** Page extract follows **

Very valid point! There were no specific details in the OP… so what help can one expect to get. I spend days researching before posting extremely complete evidence whether here or on GitHub. You’re right that there’s a vast difference in folks where some help themselves by providing some details rather than just complaints.
I would have NEVER been successful getting HA to work without help from people from this forum. They have filled in the gaps when the docs were simply lacking details I needed (which is often). Thanks!
Sure, but one of those two groups should know from experience to expect those kinds of questions by now. And I think there’s a implicit expectation of frequent contributors not to be dicks to newbies. Not to mention, established users have a lot more to lose if the community trends downhill. For new users who don’t even have a working setup, a low effort question costs almost nothing. If they get a hostile response it’s no loss to move on to something else.
Expect them, sure. Accept those kind of questions with open arms, not so much.
I can’t speak for others but when I see an individual has made little to no effort, or writes more about why they know nothing than describing the actual issue, I don’t get involved.
I think there’s a implicit expectation of frequent contributors not to be dicks to newbies
I agree. I also think there’s an implicit expectation of newcomers to show some effort. It’s very apparent when someone has not even bothered to learn basic concepts and terminology. The conversation degrades rapidly if the individual doesn’t know their entity from their elbow.
established users have a lot more to lose if the community trends downhill
Another way of looking at it is that the community grows stronger because it only retains those who are willing to roll up their sleeves and make an effort.
I do believe Paulus’ goal is to make Home Assistant easy to use for everyone. However, current Home Assistant users know that, although it is making progress towards that goal, it isn’t there yet. In other words, the software requires the user to have a certain amount of patience and persistence. Some people have none of the above so this software is not for them.
True, it’s not there yet.
I totally agree. I was really frustrated at first, but I stuck with it. And posted here trying to get help.

** End of Page extract **

## Set of tasks
1) In the forum discussion, whose goal is said to be making Home Assistant easy to use for everyone?
2) Retype the forum discussion starting with "Sure, but one" and going on through "don’t get involved.".
3) Pick up the forum discussion about helping Home Assistant newcomers where it stops, and write what comes next.

** Recorded data follows **

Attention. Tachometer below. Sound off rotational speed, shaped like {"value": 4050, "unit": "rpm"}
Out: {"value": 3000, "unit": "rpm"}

** End of Recorded data **

## Answers for the exercise
1) Paulus'

2)
Sure, but one of those two groups should know from experience to expect those kinds of questions by now. And I think there’s a implicit expectation of frequent contributors not to be dicks to newbies. Not to mention, established users have a lot more to lose if the community trends downhill. For new users who don’t even have a working setup, a low effort question costs almost nothing. If they get a hostile response it’s no loss to move on to something else.
Expect them, sure. Accept those kind of questions with open arms, not so much.
I can’t speak for others but when I see an individual has made little to no effort, or writes more about why they know nothing than describing the actual issue, I don’t get involved.

3)
And my response was
Wow. Dude, you need to go get a job in corporate america. Open Source is not your bag at all… “Any question about Home Assistant, and about using things with Home Assistant, is welcome here.” Yup… Read my question again about Home Assistant above… ok, other than this totally useless response, does anyone have any suggestions on what I can try?
I’ve had 100’s of mostly positive interactions on these forums since, but we should all keep in mind that there is a pretty steep learning curve here despite all the great work by the devs and other really helpful folks here on this forum.
I only bring this up now to remind folks of just how far this platform has come and remember, We were all beginners at one time… I’ve seen a few snarky responses to newbies lately and without being a dick and calling them out In-thread, I thought I’d go way back to my humble beginnings over a year ago and share my own personal experience in this regard.
Jeff
I admit I did this quite often lately, as there are so many newbies that don’t do anything at all by themselves, they don’t read any docs, don’t search the forum, don’t read the community guidelines. Then they post screenshots of their code, ask questions that have been answered 1000 tines already in the forum or ask questions that 1 min of reading the docs would have solved it. In addition lots of them feel entitled to get support and rant about the HA when they don’t get help in 2 hours.
Almost every time I come across a snarky post, it’s by one particular user. He’s a regular, so no one seems to say anything about it.
I hope you don’t mean me
no, not you!
How about rewording the opening sentence of the link we all post to try to help?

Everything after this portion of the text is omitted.